Magnetic Resonance Imaging: A New Tool to Optimize the Prediction of Fetal Anemia?
Research output: Contribution to journal › Journal article › Research › peer-review
Ditte S. Jørgensen, Niels Vejlstrup, Line Rode, Charlotte K Ekelund, Christopher K Macgowan, Lisa N Jensen, Lone Nikoline Nørgaard, Sharon Portnoy, Mike Seed, Karin Sundberg, Kirsten Søgaard, Julie Lyng Forman, Ann Tabor
INTRODUCTION: The false-positive rate in the prediction of fetal anemia is 10-15%. We investigated if a new, noninvasive MRI method used as a supplement to ultrasound could improve the prediction.
METHODS: Fetuses suspected of anemia and controls were scanned in a 1.5-tesla MRI scanner 1-4 times during pregnancy. Cases were scanned before and after intrauterine blood transfusion with a T1-mapping MRI sequence in a cross-section of the umbilical vein.
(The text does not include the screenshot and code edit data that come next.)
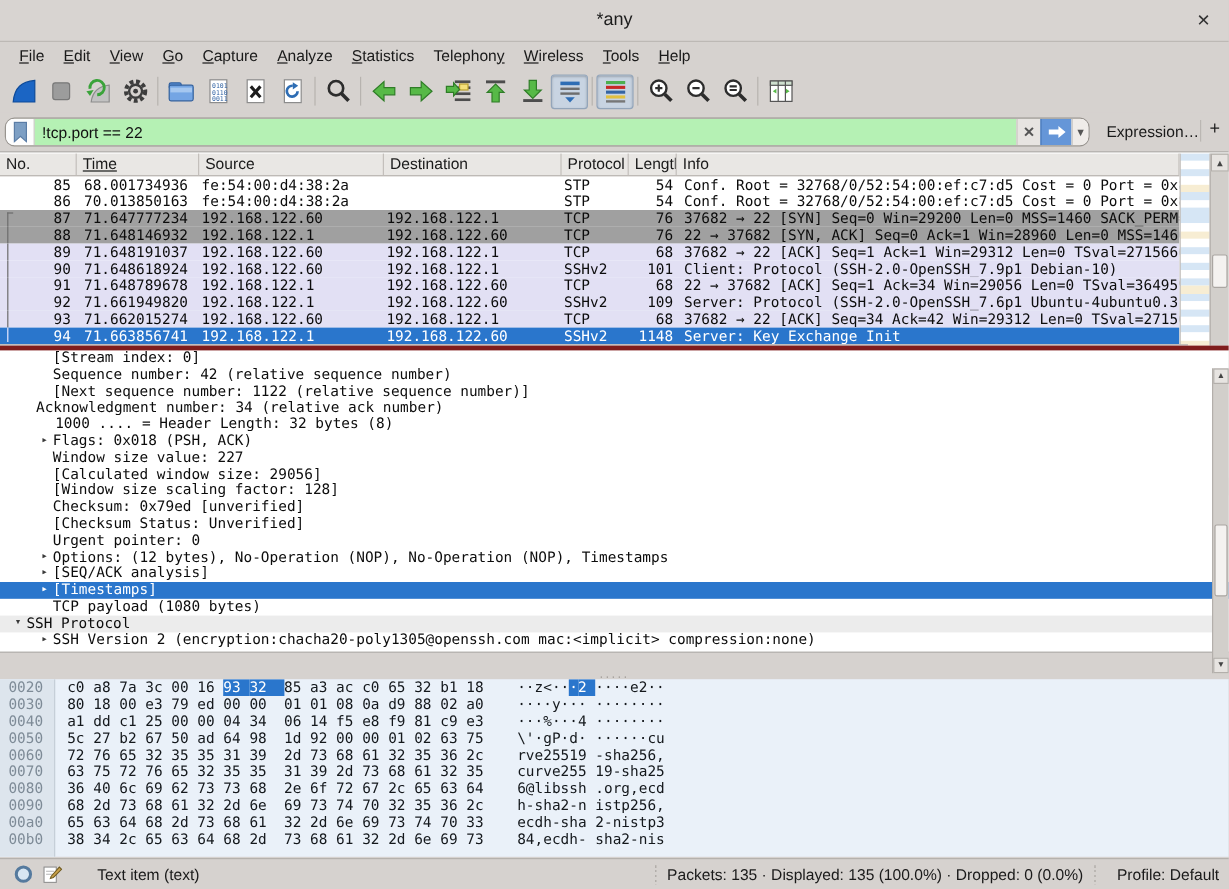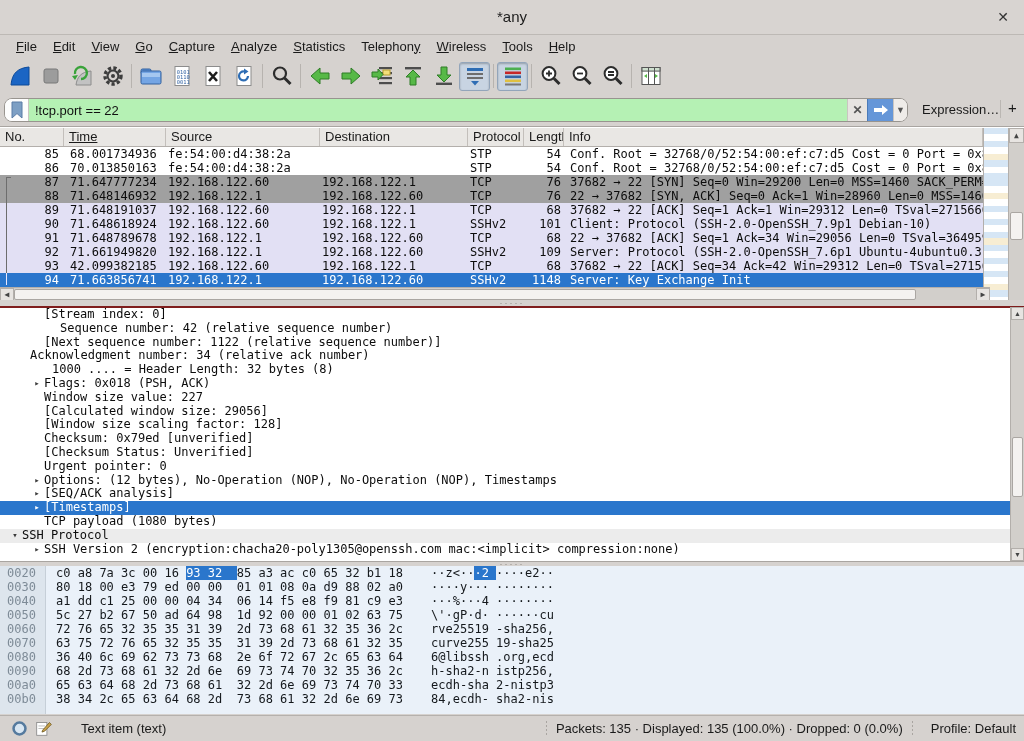"42.099382185" span.col-time { text: 42.099382185 -> 71.662015274 }
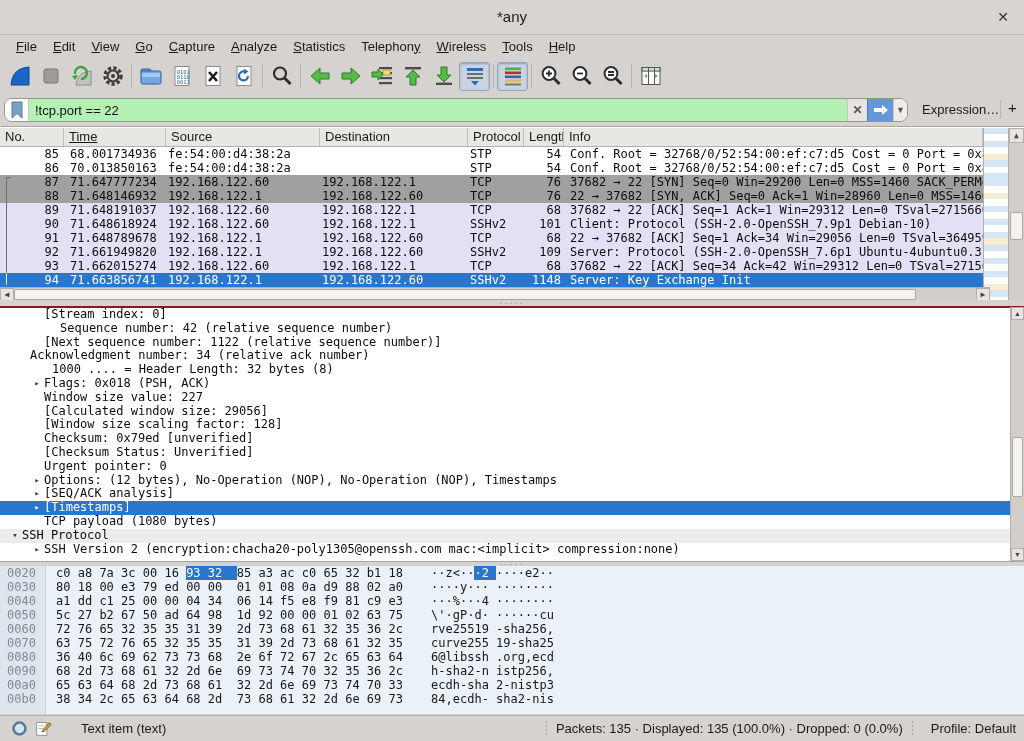"[Stream index: 0]" .details { border-top: 2px solid #7f1d1d -> 4px solid #7f1d1d; top: 306px -> 288px }
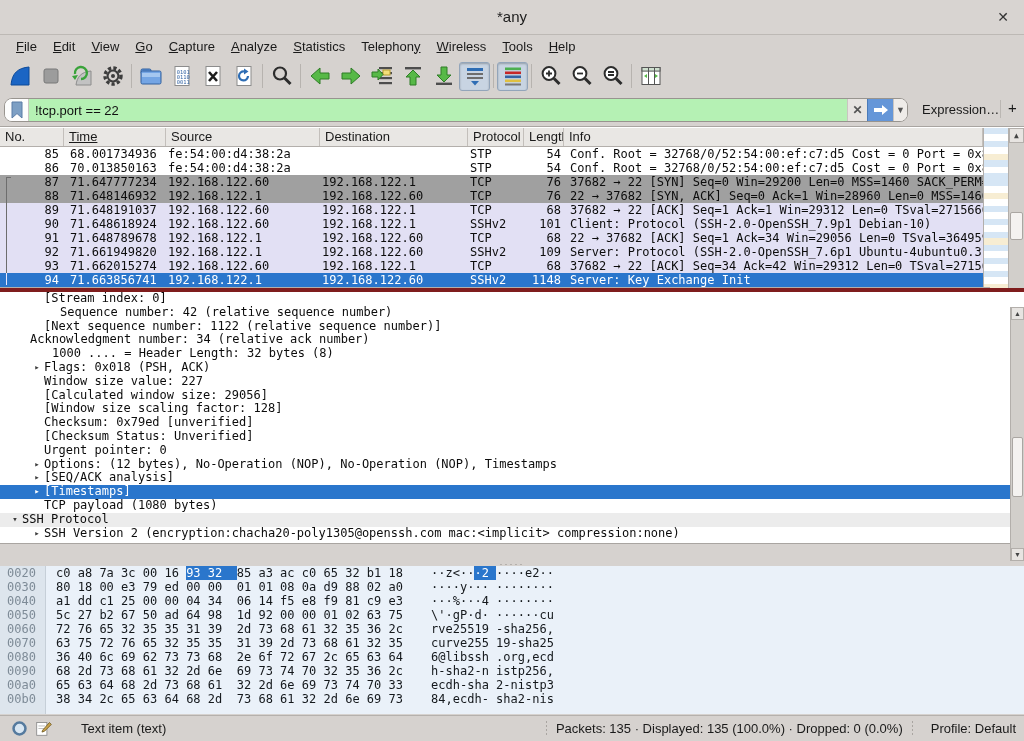"Sequence number: 42 (relative sequence" div.dline { margin-left: 16px -> none }
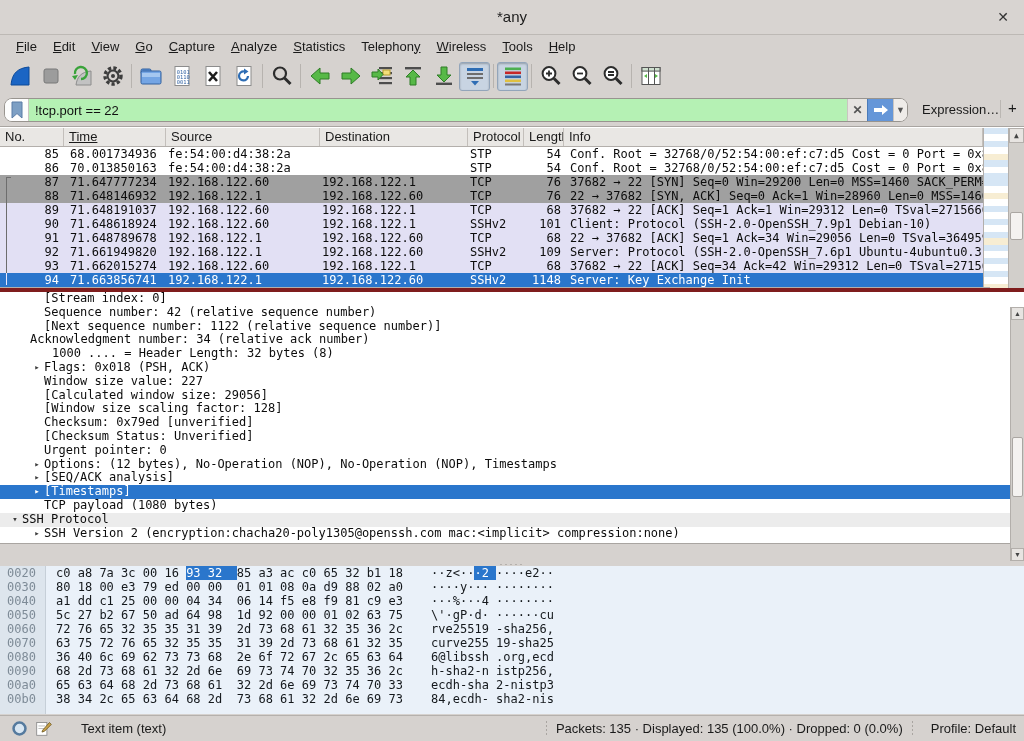"1000 .... = Header Length:" div.dline { gap: none -> 12px; padding-left: 38px -> 20px }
RESULTS: Inclusion of 8 cases and 11 controls resulted in 10 case scans (2 cases were included twice) and 33 control scans. In controls, the T1 relaxation time was 1,005-1,391 ms; in cases with severe anemia, 1,505-1,595 ms, moderate anemia 1,503-1,525 ms, and no/mild anemia 1,245-1,410 ms. After blood transfusions, values dropped to 1,123-1,288 ms. The mean value in moderate and severe anemic cases was 275 ms higher than in controls (95% CI 210-341 ms, p < 0.0001), and after blood transfusion it was comparable to controls (3 ms, 95% CI -62 to 68 ms, p = 0.934). A 1,450-ms cut-off would have identified all cases in need of blood transfusion with no false-positive cases.
CONCLUSIONS: Our findings indicate a potential for this new MRI method to improve the prediction of fetal anemia as a supplement to ultrasound.